======== EXCERPTED DATA
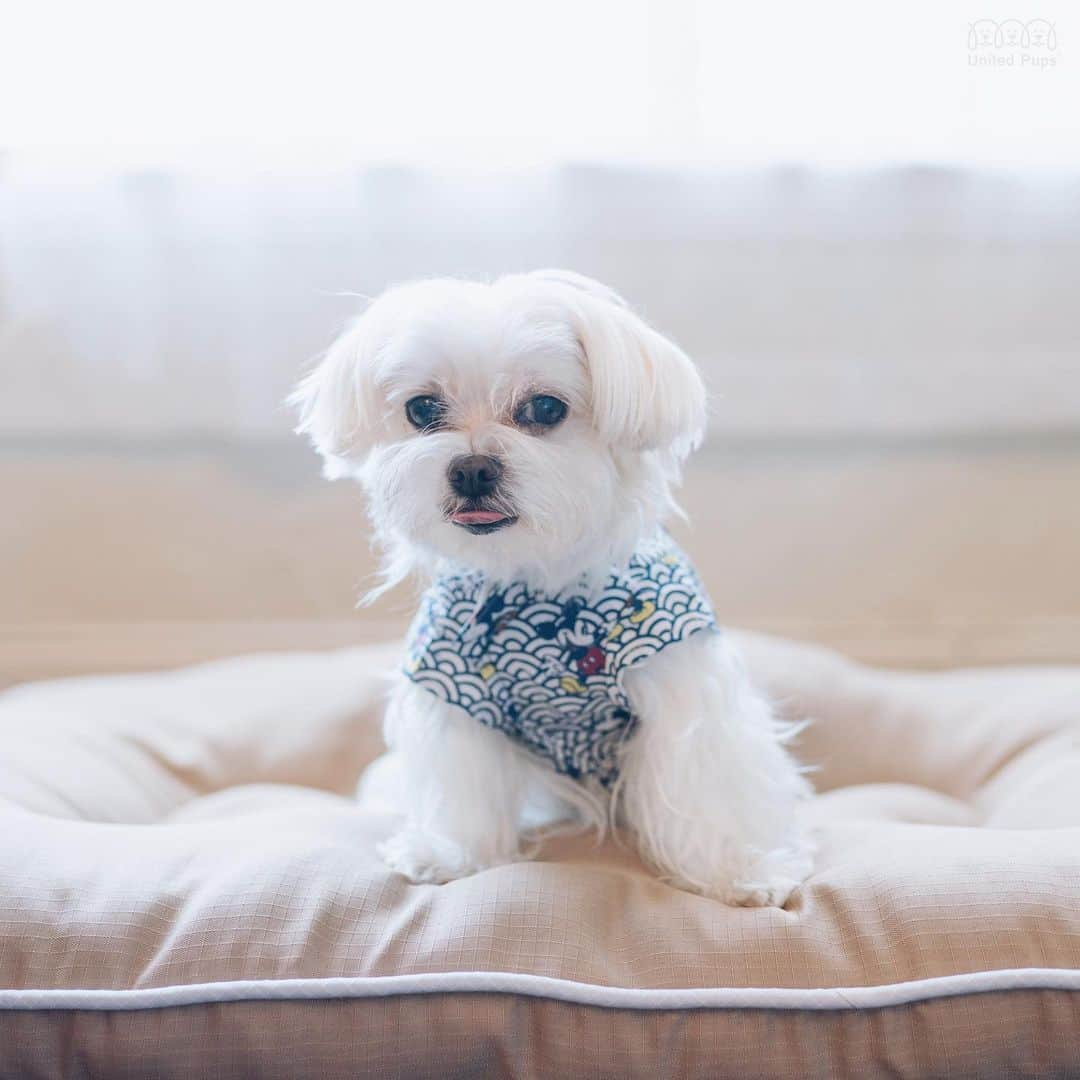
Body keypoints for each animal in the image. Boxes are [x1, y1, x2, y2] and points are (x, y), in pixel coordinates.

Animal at [291, 267, 812, 902]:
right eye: (422, 408)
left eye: (544, 407)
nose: (471, 469)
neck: (537, 587)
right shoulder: (458, 696)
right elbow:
================
ABOUT THIS TASK: With the string "right" as the key, filter the data above and show the lines that match.

OUTPUT BELOW:
right eye: (422, 408)
right shoulder: (458, 696)
right elbow:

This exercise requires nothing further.